What the exercise asks:
From the first record to the last, write each one out again exactly.

Data excerpts:
+ + + +

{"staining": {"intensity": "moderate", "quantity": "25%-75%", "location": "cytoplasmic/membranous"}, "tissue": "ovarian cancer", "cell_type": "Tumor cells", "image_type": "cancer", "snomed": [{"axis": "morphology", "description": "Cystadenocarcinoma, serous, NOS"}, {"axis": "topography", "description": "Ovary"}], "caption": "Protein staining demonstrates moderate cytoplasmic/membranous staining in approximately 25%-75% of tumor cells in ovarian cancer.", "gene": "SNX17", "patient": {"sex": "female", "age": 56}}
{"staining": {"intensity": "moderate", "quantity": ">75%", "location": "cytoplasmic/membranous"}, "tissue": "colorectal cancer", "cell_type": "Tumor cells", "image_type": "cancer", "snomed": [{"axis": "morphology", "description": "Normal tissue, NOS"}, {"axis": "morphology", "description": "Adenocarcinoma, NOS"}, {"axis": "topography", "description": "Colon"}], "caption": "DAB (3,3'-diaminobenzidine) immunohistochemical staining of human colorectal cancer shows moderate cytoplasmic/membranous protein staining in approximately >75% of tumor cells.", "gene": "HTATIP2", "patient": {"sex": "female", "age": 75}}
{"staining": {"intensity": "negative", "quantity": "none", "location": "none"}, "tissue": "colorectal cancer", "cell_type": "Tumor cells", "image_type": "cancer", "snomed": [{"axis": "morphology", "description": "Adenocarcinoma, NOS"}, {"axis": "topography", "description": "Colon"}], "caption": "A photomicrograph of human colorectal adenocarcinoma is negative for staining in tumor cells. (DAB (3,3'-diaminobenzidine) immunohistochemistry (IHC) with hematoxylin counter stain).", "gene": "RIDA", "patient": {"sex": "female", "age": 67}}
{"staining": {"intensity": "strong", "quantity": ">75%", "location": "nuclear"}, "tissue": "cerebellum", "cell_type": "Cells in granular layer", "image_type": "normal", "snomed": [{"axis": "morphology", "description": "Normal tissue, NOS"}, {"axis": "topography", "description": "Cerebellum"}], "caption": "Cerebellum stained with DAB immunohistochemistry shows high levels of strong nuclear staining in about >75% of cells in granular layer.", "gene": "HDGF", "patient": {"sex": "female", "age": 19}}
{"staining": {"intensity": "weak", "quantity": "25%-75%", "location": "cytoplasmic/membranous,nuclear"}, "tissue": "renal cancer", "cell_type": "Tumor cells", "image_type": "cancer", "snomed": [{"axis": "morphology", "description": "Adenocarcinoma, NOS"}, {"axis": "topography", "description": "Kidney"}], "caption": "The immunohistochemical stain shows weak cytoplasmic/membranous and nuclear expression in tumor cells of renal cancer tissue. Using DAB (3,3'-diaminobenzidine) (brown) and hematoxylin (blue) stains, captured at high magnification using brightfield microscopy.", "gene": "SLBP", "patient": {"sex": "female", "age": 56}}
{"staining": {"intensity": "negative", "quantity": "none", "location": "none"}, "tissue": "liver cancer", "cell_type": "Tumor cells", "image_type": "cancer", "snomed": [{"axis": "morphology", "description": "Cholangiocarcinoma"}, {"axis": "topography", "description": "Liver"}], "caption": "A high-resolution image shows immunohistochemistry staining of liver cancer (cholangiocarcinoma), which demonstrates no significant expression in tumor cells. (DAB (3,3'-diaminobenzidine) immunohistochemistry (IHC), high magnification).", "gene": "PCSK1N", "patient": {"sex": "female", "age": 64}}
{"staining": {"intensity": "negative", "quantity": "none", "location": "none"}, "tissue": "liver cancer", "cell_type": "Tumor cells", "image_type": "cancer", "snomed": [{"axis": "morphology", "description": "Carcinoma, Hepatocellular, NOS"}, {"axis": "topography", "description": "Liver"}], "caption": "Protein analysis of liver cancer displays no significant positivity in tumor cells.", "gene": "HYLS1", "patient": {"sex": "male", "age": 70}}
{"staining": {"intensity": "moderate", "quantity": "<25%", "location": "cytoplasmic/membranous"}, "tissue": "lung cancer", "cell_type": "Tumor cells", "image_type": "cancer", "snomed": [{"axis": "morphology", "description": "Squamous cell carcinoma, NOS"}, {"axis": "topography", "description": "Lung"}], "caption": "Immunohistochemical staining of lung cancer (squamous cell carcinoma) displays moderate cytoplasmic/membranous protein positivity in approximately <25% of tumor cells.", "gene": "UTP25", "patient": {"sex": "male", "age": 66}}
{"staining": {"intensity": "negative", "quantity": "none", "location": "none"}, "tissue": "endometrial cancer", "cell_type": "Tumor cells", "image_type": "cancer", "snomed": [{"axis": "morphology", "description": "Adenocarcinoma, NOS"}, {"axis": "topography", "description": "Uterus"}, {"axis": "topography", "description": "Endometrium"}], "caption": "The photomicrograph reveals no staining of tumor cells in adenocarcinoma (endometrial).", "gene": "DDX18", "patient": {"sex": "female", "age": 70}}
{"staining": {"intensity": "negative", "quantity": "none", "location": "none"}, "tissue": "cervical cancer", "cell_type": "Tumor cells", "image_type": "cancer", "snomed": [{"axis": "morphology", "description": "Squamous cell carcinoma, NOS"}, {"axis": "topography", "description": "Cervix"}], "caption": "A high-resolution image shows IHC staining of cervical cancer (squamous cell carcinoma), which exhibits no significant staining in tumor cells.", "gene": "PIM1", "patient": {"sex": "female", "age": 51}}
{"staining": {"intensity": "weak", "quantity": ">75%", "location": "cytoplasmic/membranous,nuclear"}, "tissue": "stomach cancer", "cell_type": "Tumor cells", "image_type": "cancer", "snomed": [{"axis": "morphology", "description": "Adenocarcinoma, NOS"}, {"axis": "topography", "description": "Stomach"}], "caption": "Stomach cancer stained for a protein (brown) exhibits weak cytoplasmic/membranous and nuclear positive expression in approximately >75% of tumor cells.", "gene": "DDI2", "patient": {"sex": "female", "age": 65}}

+ + + +

Output of the exercise:
{"staining": {"intensity": "moderate", "quantity": "25%-75%", "location": "cytoplasmic/membranous"}, "tissue": "ovarian cancer", "cell_type": "Tumor cells", "image_type": "cancer", "snomed": [{"axis": "morphology", "description": "Cystadenocarcinoma, serous, NOS"}, {"axis": "topography", "description": "Ovary"}], "caption": "Protein staining demonstrates moderate cytoplasmic/membranous staining in approximately 25%-75% of tumor cells in ovarian cancer.", "gene": "SNX17", "patient": {"sex": "female", "age": 56}}
{"staining": {"intensity": "moderate", "quantity": ">75%", "location": "cytoplasmic/membranous"}, "tissue": "colorectal cancer", "cell_type": "Tumor cells", "image_type": "cancer", "snomed": [{"axis": "morphology", "description": "Normal tissue, NOS"}, {"axis": "morphology", "description": "Adenocarcinoma, NOS"}, {"axis": "topography", "description": "Colon"}], "caption": "DAB (3,3'-diaminobenzidine) immunohistochemical staining of human colorectal cancer shows moderate cytoplasmic/membranous protein staining in approximately >75% of tumor cells.", "gene": "HTATIP2", "patient": {"sex": "female", "age": 75}}
{"staining": {"intensity": "negative", "quantity": "none", "location": "none"}, "tissue": "colorectal cancer", "cell_type": "Tumor cells", "image_type": "cancer", "snomed": [{"axis": "morphology", "description": "Adenocarcinoma, NOS"}, {"axis": "topography", "description": "Colon"}], "caption": "A photomicrograph of human colorectal adenocarcinoma is negative for staining in tumor cells. (DAB (3,3'-diaminobenzidine) immunohistochemistry (IHC) with hematoxylin counter stain).", "gene": "RIDA", "patient": {"sex": "female", "age": 67}}
{"staining": {"intensity": "strong", "quantity": ">75%", "location": "nuclear"}, "tissue": "cerebellum", "cell_type": "Cells in granular layer", "image_type": "normal", "snomed": [{"axis": "morphology", "description": "Normal tissue, NOS"}, {"axis": "topography", "description": "Cerebellum"}], "caption": "Cerebellum stained with DAB immunohistochemistry shows high levels of strong nuclear staining in about >75% of cells in granular layer.", "gene": "HDGF", "patient": {"sex": "female", "age": 19}}
{"staining": {"intensity": "weak", "quantity": "25%-75%", "location": "cytoplasmic/membranous,nuclear"}, "tissue": "renal cancer", "cell_type": "Tumor cells", "image_type": "cancer", "snomed": [{"axis": "morphology", "description": "Adenocarcinoma, NOS"}, {"axis": "topography", "description": "Kidney"}], "caption": "The immunohistochemical stain shows weak cytoplasmic/membranous and nuclear expression in tumor cells of renal cancer tissue. Using DAB (3,3'-diaminobenzidine) (brown) and hematoxylin (blue) stains, captured at high magnification using brightfield microscopy.", "gene": "SLBP", "patient": {"sex": "female", "age": 56}}
{"staining": {"intensity": "negative", "quantity": "none", "location": "none"}, "tissue": "liver cancer", "cell_type": "Tumor cells", "image_type": "cancer", "snomed": [{"axis": "morphology", "description": "Cholangiocarcinoma"}, {"axis": "topography", "description": "Liver"}], "caption": "A high-resolution image shows immunohistochemistry staining of liver cancer (cholangiocarcinoma), which demonstrates no significant expression in tumor cells. (DAB (3,3'-diaminobenzidine) immunohistochemistry (IHC), high magnification).", "gene": "PCSK1N", "patient": {"sex": "female", "age": 64}}
{"staining": {"intensity": "negative", "quantity": "none", "location": "none"}, "tissue": "liver cancer", "cell_type": "Tumor cells", "image_type": "cancer", "snomed": [{"axis": "morphology", "description": "Carcinoma, Hepatocellular, NOS"}, {"axis": "topography", "description": "Liver"}], "caption": "Protein analysis of liver cancer displays no significant positivity in tumor cells.", "gene": "HYLS1", "patient": {"sex": "male", "age": 70}}
{"staining": {"intensity": "moderate", "quantity": "<25%", "location": "cytoplasmic/membranous"}, "tissue": "lung cancer", "cell_type": "Tumor cells", "image_type": "cancer", "snomed": [{"axis": "morphology", "description": "Squamous cell carcinoma, NOS"}, {"axis": "topography", "description": "Lung"}], "caption": "Immunohistochemical staining of lung cancer (squamous cell carcinoma) displays moderate cytoplasmic/membranous protein positivity in approximately <25% of tumor cells.", "gene": "UTP25", "patient": {"sex": "male", "age": 66}}
{"staining": {"intensity": "negative", "quantity": "none", "location": "none"}, "tissue": "endometrial cancer", "cell_type": "Tumor cells", "image_type": "cancer", "snomed": [{"axis": "morphology", "description": "Adenocarcinoma, NOS"}, {"axis": "topography", "description": "Uterus"}, {"axis": "topography", "description": "Endometrium"}], "caption": "The photomicrograph reveals no staining of tumor cells in adenocarcinoma (endometrial).", "gene": "DDX18", "patient": {"sex": "female", "age": 70}}
{"staining": {"intensity": "negative", "quantity": "none", "location": "none"}, "tissue": "cervical cancer", "cell_type": "Tumor cells", "image_type": "cancer", "snomed": [{"axis": "morphology", "description": "Squamous cell carcinoma, NOS"}, {"axis": "topography", "description": "Cervix"}], "caption": "A high-resolution image shows IHC staining of cervical cancer (squamous cell carcinoma), which exhibits no significant staining in tumor cells.", "gene": "PIM1", "patient": {"sex": "female", "age": 51}}
{"staining": {"intensity": "weak", "quantity": ">75%", "location": "cytoplasmic/membranous,nuclear"}, "tissue": "stomach cancer", "cell_type": "Tumor cells", "image_type": "cancer", "snomed": [{"axis": "morphology", "description": "Adenocarcinoma, NOS"}, {"axis": "topography", "description": "Stomach"}], "caption": "Stomach cancer stained for a protein (brown) exhibits weak cytoplasmic/membranous and nuclear positive expression in approximately >75% of tumor cells.", "gene": "DDI2", "patient": {"sex": "female", "age": 65}}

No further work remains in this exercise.